Lilly Hiatt’s last two albums were released during the pandemic and like many other artists at the time, she felt the negative effect of not being able to tour or promote her music in the way she wanted to.
During her last few years off the road she’s got married, adopted a dog, bought a house and installed a home studio where she began songwriting in a different, more immediate way. The results on this new album ‘Forever’ sound like someone shedding old skin, finding her way back to a more natural, looser kind of musical identity.
Inspired by Liz Phair and Mudhoney amongst other 90s icons, the album isn’t afraid to be a little grungey and unkempt like on heavy opener ‘Hidden Day’, which is a song about finding a secret escape from reality.
I’ve always been a sucker for slacker, scuzzy, 90s indie rock and that kind of imperfect perfection is what makes this album so engaging. The highlight is ‘Shouldn’t Be’ which addresses her own insecurities and how difficult it is sometimes to live the ‘right’ way. Musically it just soars, and feels like a more bittersweet cousin of her best song ‘Trinity Lane’.
There’s a couple of ghosts on this record – first ‘Ghost Ship’ where she is trying to escape the past and find something that leads her home, and ‘Evelyn’s House’ where she finds a place to live but discovers it’s haunted by the previous owner. Life is haunted by past lovers, past selves, past lives – in the end she seems to conclude there’s nothing much else you can do but try to live with the ghosts.
On the awesome title track ‘Forever’ she accepts the limitations of her loner identity declaring to her love that ‘I want to be by your side forever’ – like she’s speaking a simple marriage vow to the soundtrack of a great guitar riff. This leads in to the quiet acoustic strum of ‘Man’, where she seems astonished and grateful for finding this guy. Musically this track is more Americana sounding than the rest of the record and that softer vibe works well for this moment of vulnerability.
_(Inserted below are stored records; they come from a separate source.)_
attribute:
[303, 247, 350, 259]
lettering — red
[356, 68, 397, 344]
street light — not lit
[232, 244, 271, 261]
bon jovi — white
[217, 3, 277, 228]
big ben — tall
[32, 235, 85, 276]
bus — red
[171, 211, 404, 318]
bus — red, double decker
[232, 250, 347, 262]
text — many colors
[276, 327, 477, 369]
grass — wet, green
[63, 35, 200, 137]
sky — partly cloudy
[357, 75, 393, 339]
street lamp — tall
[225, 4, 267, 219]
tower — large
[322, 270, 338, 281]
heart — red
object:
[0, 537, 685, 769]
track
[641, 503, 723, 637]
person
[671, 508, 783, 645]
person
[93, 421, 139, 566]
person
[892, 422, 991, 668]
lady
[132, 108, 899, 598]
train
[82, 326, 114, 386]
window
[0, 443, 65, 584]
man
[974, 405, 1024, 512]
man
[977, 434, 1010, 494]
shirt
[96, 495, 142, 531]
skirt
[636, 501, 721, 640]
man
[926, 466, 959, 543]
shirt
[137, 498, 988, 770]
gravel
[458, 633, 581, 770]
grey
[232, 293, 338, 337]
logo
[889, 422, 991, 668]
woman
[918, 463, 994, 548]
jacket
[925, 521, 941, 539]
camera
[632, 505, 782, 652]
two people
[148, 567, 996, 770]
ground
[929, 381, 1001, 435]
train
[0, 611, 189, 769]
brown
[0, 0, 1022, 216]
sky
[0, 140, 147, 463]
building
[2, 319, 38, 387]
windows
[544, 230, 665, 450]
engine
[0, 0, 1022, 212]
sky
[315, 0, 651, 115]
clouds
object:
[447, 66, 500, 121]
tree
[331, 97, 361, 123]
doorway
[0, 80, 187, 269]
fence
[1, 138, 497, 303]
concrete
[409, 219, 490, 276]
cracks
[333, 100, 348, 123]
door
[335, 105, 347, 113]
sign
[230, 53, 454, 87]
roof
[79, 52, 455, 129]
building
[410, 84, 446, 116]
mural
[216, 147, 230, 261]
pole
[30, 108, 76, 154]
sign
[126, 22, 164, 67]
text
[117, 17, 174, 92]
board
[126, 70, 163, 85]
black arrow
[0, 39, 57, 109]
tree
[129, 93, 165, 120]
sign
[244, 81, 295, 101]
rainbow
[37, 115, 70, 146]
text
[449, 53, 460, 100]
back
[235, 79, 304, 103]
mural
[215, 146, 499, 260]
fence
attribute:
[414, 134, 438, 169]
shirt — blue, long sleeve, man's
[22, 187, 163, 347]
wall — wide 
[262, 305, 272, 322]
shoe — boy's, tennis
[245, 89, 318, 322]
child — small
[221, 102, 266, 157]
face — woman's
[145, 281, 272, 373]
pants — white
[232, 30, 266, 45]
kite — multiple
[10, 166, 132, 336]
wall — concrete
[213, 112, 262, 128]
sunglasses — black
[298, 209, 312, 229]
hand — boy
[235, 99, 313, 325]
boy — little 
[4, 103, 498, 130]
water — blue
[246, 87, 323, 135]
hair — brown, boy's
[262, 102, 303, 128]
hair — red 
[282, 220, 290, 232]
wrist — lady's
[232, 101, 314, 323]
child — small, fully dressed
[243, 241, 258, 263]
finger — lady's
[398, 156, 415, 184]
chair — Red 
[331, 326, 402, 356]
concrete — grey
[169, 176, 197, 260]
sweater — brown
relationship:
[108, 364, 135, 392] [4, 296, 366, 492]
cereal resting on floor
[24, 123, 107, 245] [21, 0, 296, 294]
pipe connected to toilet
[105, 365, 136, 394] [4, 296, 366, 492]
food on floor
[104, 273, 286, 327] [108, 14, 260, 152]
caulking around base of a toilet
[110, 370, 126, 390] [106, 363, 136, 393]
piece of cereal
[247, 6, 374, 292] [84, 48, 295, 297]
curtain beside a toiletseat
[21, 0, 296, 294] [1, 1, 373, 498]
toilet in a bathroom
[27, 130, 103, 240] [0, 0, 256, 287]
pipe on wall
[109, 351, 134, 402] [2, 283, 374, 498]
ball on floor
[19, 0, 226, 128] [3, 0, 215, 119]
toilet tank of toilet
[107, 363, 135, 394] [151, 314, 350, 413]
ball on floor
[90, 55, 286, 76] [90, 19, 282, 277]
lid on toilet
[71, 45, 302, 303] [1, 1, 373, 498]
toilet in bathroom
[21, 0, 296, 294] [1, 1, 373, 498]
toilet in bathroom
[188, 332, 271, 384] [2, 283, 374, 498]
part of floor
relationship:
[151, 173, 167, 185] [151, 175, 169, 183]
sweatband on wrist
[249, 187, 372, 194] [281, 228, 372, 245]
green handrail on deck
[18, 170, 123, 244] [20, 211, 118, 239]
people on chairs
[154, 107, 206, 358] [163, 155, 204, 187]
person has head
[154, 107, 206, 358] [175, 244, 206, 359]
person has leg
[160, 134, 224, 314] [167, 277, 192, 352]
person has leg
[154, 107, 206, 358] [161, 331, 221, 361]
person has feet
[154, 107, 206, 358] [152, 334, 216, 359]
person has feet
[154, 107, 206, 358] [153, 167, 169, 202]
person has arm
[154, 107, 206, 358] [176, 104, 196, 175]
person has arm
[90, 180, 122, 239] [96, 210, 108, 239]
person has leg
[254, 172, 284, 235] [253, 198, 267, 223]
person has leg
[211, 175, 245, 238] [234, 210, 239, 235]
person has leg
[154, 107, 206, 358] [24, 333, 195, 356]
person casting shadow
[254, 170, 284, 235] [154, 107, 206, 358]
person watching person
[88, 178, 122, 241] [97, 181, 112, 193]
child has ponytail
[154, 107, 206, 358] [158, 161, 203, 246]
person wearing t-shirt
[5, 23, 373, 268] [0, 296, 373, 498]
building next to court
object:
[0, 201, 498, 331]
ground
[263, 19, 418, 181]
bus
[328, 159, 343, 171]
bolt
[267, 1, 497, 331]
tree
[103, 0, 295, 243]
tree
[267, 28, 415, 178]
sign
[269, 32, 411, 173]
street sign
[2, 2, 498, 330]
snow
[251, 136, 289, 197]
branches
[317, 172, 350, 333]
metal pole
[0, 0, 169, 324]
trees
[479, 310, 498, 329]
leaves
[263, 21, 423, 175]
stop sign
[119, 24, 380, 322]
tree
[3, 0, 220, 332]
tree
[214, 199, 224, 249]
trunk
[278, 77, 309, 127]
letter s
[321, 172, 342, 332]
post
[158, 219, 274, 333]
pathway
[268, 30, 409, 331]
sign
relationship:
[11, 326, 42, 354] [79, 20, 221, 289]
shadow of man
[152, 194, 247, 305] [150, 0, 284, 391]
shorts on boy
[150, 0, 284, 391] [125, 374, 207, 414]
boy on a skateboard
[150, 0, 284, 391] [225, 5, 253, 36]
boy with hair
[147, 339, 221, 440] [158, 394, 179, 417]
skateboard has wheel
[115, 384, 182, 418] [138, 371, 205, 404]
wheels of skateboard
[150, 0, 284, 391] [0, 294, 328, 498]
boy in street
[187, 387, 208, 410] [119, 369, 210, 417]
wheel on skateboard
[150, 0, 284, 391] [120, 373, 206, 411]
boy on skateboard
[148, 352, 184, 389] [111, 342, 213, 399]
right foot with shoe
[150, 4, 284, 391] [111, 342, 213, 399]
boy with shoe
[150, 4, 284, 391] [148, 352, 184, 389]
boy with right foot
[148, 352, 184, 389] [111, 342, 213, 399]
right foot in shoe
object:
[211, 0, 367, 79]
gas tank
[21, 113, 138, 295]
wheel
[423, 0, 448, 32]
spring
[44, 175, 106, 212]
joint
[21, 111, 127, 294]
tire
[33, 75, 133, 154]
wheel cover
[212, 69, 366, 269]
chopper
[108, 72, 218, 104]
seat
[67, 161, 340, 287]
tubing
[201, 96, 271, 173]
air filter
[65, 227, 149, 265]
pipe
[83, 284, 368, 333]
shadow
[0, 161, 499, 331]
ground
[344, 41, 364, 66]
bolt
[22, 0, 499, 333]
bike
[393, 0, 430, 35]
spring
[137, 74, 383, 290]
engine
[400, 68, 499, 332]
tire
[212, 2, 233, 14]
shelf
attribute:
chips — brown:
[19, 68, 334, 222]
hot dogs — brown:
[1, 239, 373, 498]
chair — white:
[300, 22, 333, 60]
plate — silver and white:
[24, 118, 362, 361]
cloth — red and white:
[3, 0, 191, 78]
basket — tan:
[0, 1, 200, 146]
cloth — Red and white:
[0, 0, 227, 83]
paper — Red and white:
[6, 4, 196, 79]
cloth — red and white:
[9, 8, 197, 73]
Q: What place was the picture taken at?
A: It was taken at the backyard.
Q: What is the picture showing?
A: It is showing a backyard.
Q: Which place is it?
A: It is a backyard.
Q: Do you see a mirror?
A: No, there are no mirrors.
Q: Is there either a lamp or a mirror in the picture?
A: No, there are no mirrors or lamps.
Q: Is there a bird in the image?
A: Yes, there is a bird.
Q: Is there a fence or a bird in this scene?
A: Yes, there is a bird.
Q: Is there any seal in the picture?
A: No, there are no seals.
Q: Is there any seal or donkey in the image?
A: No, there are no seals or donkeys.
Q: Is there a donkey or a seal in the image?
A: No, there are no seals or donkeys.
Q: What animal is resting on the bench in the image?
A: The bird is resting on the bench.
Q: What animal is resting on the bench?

‘Kwik-E Mart’ is a cool, authentic, original love song about the every day moments where you find that connection with someone – and I love the retro video as well. Nostalgia concludes the album with ‘Thoughts’ where she accepts the passage of time and moves forward with a new sense of perspective: ‘it’s okay to let it go and ride.’
Look I was always going to love this record – I’m a 90s girl, brought up on the music that inspires ‘Forever’ and a fan of Lilly Hiatt’s previous albums but I really think this is her most cohesive and confident work yet. I found myself tearing up when her dad’s voicemail message plays at the end of the album and it’s fitting that an album with such heart finishes on the repeated words ‘I love you.’